You need to adjust your watches (and stomachs): lunch no earlier than 2.30pm; never have supper before 10pm; and siesta, naturally, in between. Before you know it, it is time to tapear – the verb to go from bar to bar (that is how seriously they take their tapas here) and Seville brags some of the best purveyors of this small-plate cuisine in Spain. El Rinconcillo is our starting point: one of the oldest and most famous tapas houses, the ceiling here is as crowded with giant hams as the tiled walls are with bottles and the floor is with bon viveurs. For supper, Bar Eslava in the barrio San Lorenzo district has been highly recommended by a charming girl at the hotel: unprepossessing from the outside, as narrow and crowded as a train carriage in rush hour, it is super popular for its delicious food – and it’s cheap as patatas bravas.

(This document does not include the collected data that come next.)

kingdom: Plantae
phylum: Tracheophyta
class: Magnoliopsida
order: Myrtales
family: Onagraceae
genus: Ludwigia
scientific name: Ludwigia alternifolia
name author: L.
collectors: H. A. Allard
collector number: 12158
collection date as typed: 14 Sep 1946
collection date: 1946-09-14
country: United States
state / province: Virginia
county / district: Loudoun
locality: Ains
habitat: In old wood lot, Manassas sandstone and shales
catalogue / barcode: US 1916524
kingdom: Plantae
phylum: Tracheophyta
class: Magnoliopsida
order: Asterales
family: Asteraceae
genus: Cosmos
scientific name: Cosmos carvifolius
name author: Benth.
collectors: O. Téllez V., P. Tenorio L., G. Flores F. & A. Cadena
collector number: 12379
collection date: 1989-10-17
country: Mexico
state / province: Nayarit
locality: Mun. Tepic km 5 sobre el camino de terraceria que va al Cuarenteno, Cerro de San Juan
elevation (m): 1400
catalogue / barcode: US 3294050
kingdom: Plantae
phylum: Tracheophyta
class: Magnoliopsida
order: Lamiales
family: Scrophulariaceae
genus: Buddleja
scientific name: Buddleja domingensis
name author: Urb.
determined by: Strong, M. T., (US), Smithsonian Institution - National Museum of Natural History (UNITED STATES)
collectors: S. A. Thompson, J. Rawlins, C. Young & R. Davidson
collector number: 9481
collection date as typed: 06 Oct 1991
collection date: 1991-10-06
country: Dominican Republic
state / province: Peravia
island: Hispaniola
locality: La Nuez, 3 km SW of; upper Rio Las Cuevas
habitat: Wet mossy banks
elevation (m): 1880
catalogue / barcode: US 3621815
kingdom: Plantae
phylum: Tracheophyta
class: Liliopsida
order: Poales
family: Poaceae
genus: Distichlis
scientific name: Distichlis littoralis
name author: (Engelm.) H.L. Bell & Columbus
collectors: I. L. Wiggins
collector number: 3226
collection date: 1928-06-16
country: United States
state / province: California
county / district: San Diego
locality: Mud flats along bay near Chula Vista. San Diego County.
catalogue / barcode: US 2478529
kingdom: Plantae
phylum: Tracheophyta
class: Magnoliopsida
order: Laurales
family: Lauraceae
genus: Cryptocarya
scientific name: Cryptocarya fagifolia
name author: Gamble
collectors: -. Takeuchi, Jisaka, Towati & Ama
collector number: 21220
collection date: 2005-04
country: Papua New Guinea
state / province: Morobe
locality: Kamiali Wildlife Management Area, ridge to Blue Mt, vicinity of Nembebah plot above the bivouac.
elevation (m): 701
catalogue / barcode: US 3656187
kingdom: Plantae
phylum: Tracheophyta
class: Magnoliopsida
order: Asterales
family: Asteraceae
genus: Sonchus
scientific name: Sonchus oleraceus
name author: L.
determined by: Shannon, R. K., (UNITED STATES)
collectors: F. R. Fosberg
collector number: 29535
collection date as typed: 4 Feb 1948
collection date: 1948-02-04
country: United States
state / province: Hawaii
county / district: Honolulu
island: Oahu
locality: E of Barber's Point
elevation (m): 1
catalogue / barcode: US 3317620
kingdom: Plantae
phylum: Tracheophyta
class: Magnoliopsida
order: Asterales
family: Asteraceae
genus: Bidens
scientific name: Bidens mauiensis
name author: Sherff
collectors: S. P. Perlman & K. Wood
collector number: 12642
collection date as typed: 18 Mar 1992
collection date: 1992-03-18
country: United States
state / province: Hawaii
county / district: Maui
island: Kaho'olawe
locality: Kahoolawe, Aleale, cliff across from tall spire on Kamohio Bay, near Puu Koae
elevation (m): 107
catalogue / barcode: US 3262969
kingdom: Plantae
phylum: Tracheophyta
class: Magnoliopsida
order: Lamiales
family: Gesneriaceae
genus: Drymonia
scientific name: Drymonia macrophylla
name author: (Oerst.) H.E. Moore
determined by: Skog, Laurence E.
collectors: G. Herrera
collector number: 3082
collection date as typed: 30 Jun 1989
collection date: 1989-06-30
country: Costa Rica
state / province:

On Sunday, after stocking up on festive goodies in the food hall of department store Cortes Ingles (another tip-off from the lovely hotel staff), we explore the banks of the Guadalquivir River. The seafood restaurants along Calle Betis are so busy we wait ages at the bar; but that’s no hardship as we pick at fried fish, watching the locals eating inside at big, noisy family tables.

Just in case it seems that all we do is eat and drink, on the way back we visit the Plaza de Toros de la Maestranza, one of the finest bullrings in the world. You can take a tour of the small museum, the chapel where the matadors prayed before entering the ring and the infirmary they went to if their prayers weren’t entirely answered.

Flamenco is a Seville classic, but if that doesn’t get your heels clicking, try a steamy visit to Aire de Sevilla. Beautifully restored traditional Arabic baths hidden in our hotel's 'hood, Santa Cruz, and the most heavenly place to spend a weekend evening in December. Off-season mini-breakers, pack your swimsuits – you’d be amazed how difficult it is to find a bikini in winter in Seville. I could only find a horror. Thankfully the hammams are very dark inside, with tealights guiding us through the deliquescent floors – saltwater baths, steam chambers, a pool-sized thermal pool of different temperatures, all decorated like a scene from One Thousand and One Nights. Just when you think you couldn’t get more relaxed and still be conscious, you are silently ushered away for a massage. Mr Smith decides henceforth all other pampering sessions will seem as sensuous as a trip to the supermarket – except for maybe the seductive spa in our luxury hotel itself, which I remind him I will not be eaving unroadtested.

Herbal infusions are the conventional way to end a pampering session and Aires de Sevilla does have splendid tearooms, but it’s late, so there's nothing for it but to fall into one of Santa Cruz’s cosy bars. Here, our only company is the ubiquitous bovine head (Seville isn’t known as the Bull City in Spain for nothing) and a photo of cigar-clutching Papa Hemingway. A sherry or two later and we’re wandering those tree-lined cobblestone squares festively festooned in fairylights back to our private enclave of Palacio de Villapanés; it feels as though we’re the only tourists in an impossibly romantic city.